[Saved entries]
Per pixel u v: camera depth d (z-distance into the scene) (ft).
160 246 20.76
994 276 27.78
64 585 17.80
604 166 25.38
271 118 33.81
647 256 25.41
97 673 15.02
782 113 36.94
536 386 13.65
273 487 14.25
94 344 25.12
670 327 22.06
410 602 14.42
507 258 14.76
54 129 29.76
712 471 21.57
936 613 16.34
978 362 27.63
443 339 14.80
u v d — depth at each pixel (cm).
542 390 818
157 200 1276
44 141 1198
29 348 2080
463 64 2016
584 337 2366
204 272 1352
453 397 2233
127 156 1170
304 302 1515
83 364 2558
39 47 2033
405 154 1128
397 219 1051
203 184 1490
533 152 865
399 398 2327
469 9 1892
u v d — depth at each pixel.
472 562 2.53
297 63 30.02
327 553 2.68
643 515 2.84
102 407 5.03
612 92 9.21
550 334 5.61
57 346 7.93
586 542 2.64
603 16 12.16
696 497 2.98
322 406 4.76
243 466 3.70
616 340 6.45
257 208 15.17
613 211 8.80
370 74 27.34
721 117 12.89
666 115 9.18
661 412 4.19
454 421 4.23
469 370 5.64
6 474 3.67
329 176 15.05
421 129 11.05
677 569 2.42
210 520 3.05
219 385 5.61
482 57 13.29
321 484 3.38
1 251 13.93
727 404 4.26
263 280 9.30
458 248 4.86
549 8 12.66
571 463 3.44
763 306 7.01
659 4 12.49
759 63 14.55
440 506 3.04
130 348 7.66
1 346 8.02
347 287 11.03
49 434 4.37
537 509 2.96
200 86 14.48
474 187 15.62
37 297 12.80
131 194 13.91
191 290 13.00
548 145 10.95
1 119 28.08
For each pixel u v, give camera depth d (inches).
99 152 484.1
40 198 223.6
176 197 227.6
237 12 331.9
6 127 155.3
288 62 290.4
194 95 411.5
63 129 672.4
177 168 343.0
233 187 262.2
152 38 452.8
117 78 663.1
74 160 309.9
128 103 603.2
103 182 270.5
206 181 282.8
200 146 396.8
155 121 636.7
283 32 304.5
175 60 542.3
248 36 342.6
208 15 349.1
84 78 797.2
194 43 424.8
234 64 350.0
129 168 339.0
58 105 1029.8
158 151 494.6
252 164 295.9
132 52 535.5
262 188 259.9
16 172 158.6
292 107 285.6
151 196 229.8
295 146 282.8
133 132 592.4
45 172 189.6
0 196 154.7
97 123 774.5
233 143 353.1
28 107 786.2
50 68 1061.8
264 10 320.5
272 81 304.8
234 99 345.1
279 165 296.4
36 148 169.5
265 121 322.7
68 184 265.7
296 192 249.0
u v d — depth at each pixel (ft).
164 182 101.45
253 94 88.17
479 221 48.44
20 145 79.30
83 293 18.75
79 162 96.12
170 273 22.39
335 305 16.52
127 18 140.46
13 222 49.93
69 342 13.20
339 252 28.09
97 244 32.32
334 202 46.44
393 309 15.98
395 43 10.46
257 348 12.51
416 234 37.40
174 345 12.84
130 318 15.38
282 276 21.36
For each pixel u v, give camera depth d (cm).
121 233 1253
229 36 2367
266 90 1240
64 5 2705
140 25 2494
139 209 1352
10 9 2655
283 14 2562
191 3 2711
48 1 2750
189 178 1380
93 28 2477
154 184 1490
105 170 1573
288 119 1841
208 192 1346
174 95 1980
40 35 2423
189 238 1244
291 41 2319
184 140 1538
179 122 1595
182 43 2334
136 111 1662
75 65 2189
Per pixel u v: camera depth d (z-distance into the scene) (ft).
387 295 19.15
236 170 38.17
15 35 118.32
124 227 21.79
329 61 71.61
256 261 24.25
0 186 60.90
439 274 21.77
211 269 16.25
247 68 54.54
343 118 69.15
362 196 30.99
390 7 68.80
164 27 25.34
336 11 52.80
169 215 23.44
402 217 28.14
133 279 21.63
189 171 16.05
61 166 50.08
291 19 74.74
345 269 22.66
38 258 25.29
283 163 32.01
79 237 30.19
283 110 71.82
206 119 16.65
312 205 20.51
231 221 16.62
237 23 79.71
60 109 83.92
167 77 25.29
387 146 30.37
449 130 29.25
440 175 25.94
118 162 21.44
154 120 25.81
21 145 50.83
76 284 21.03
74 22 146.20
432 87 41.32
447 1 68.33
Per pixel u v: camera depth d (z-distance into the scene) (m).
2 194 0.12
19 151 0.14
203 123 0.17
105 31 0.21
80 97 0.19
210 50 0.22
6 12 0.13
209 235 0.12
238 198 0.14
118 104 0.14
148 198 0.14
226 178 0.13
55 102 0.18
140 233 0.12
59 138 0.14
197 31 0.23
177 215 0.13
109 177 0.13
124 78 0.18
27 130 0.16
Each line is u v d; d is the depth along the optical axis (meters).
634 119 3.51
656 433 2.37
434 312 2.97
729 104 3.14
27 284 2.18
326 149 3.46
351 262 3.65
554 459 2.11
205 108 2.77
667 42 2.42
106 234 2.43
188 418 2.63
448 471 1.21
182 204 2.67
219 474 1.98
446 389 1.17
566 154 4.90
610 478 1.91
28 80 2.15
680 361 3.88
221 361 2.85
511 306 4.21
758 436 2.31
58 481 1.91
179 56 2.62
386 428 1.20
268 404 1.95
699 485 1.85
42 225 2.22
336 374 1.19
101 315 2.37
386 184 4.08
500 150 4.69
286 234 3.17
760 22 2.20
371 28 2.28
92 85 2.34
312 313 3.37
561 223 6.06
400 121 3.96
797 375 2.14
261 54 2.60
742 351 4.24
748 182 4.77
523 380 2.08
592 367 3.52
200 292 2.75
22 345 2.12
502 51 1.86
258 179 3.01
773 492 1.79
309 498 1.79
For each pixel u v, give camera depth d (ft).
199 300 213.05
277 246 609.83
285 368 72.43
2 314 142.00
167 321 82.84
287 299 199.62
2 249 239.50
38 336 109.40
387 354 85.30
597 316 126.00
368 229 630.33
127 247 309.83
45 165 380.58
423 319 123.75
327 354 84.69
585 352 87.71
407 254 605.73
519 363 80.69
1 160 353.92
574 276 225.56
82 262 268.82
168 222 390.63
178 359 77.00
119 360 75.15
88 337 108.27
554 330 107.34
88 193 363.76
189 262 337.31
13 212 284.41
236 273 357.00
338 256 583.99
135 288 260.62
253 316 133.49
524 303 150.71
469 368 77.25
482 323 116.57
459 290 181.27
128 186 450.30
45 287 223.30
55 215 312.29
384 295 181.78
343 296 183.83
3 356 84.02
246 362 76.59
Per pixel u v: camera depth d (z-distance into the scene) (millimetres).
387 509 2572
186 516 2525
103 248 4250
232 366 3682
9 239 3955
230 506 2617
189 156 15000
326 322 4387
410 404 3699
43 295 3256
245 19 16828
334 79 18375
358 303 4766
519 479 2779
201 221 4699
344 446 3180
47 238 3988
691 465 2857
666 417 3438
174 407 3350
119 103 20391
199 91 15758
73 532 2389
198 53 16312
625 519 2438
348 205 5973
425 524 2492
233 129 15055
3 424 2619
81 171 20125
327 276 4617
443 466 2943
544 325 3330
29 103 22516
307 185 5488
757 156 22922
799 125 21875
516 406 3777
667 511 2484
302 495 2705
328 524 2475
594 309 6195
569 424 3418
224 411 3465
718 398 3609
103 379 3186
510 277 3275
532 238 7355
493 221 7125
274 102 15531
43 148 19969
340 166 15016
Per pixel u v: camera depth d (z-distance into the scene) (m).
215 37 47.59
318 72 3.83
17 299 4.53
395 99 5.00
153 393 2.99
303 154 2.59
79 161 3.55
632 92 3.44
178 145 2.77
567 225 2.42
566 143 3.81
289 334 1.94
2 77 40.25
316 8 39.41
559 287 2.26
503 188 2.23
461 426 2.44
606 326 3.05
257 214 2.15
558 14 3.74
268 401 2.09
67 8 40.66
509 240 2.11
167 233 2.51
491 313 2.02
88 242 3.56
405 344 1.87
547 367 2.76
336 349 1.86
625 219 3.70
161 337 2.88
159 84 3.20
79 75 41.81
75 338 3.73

■ YOUR OBJECTIVE: Among the records above, a stretch begins at the line containing "248 36 342.6" and ends at the line containing "189 178 1380". Restate that stretch word for word, and nothing else.

■ THE COMPLETED TASK:
248 36 342.6
208 15 349.1
84 78 797.2
194 43 424.8
234 64 350.0
129 168 339.0
58 105 1029.8
158 151 494.6
252 164 295.9
132 52 535.5
262 188 259.9
16 172 158.6
292 107 285.6
151 196 229.8
295 146 282.8
133 132 592.4
45 172 189.6
0 196 154.7
97 123 774.5
233 143 353.1
28 107 786.2
50 68 1061.8
264 10 320.5
272 81 304.8
234 99 345.1
279 165 296.4
36 148 169.5
265 121 322.7
68 184 265.7
296 192 249.0
u v d — depth at each pixel (ft).
164 182 101.45
253 94 88.17
479 221 48.44
20 145 79.30
83 293 18.75
79 162 96.12
170 273 22.39
335 305 16.52
127 18 140.46
13 222 49.93
69 342 13.20
339 252 28.09
97 244 32.32
334 202 46.44
393 309 15.98
395 43 10.46
257 348 12.51
416 234 37.40
174 345 12.84
130 318 15.38
282 276 21.36
For each pixel u v, give camera depth d (cm).
121 233 1253
229 36 2367
266 90 1240
64 5 2705
140 25 2494
139 209 1352
10 9 2655
283 14 2562
191 3 2711
48 1 2750
189 178 1380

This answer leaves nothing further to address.